All posts
8 min read

Echo: routing LLM requests cheaply without training a router

Call the cheap model twice with different personas. If the two answers agree, keep the cheap answer; if they disagree, escalate. No classifier, no labels. The hard part turns out to be measuring agreement, and the winning signal is a surprise.

llmaicost-optimizationroutingresearch

By Nick Meinhold & Claude

TL;DR: You can route LLM requests near-optimally without training a router. Call the cheap model twice with two different persona prompts; if the answers agree, keep the cheap one; if they disagree, the task is hard, so escalate to the expensive model. No labels, no classifier. The catch is defining "agree," and the winning signal is a surprise: a weaker, different-family local 7B model judges equivalence better than the strong model judging itself. The result is 29% cheaper than always using Sonnet, at equal accuracy.

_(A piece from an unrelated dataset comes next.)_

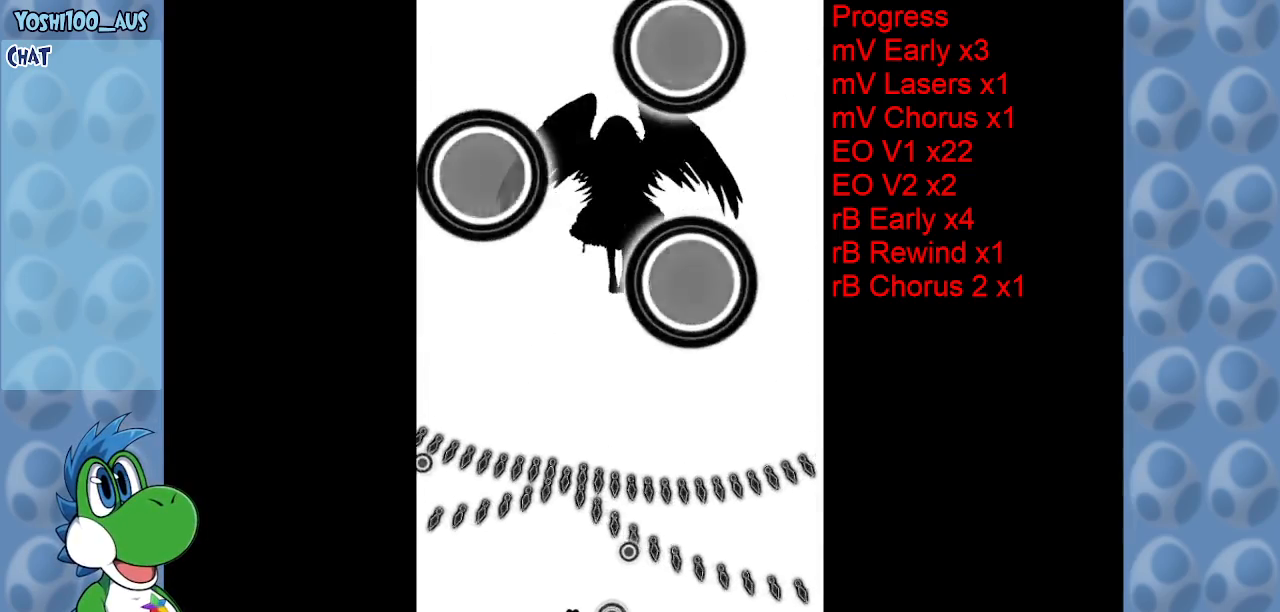
{"keys": [], "events": [[250, "right", "down"], [300, "right", "up"]]}
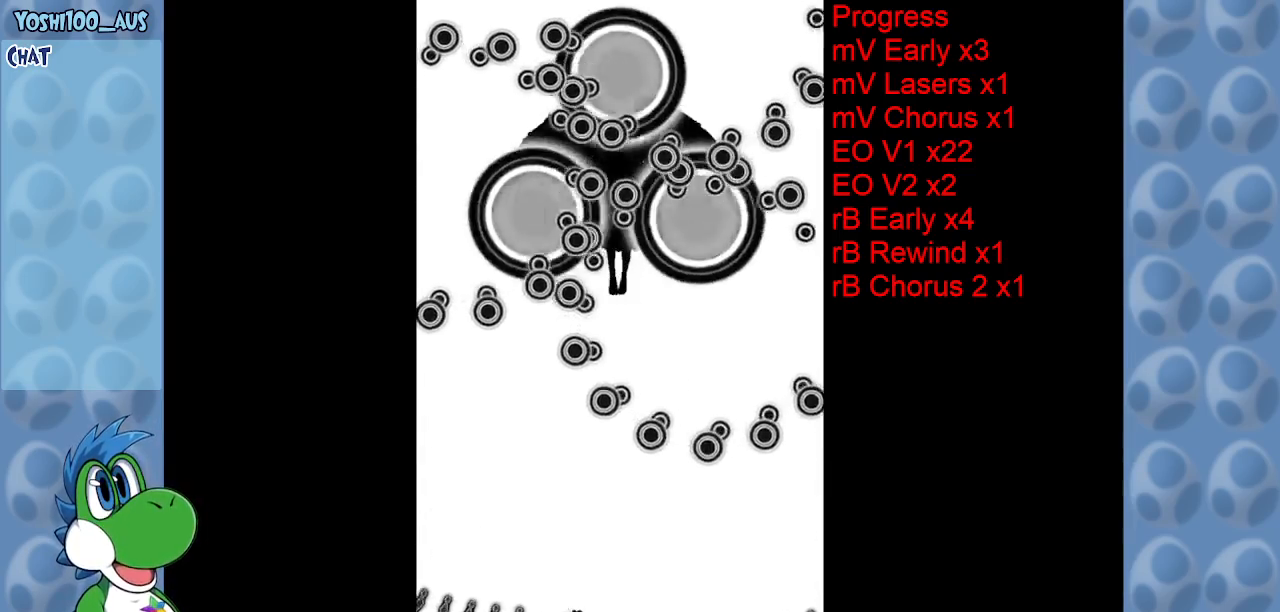
{"keys": ["right"], "events": [[84, "right", "down"]]}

Most production LLM apps overpay, because they send every request to the same model. A trivial "reverse this string" and a gnarly multi-step refactor both go to the same expensive endpoint.

The standard fix is a router: a learned classifier that looks at each request and decides "easy, use the cheap model" or "hard, use the expensive one." RouteLLM, FrugalGPT, Hybrid LLM, AutoMix all do versions of this, and they work. But every one of them needs labelled training data for your task domain. That label-collection step is the adoption bottleneck. You can't drop a trained router into a new product on day one.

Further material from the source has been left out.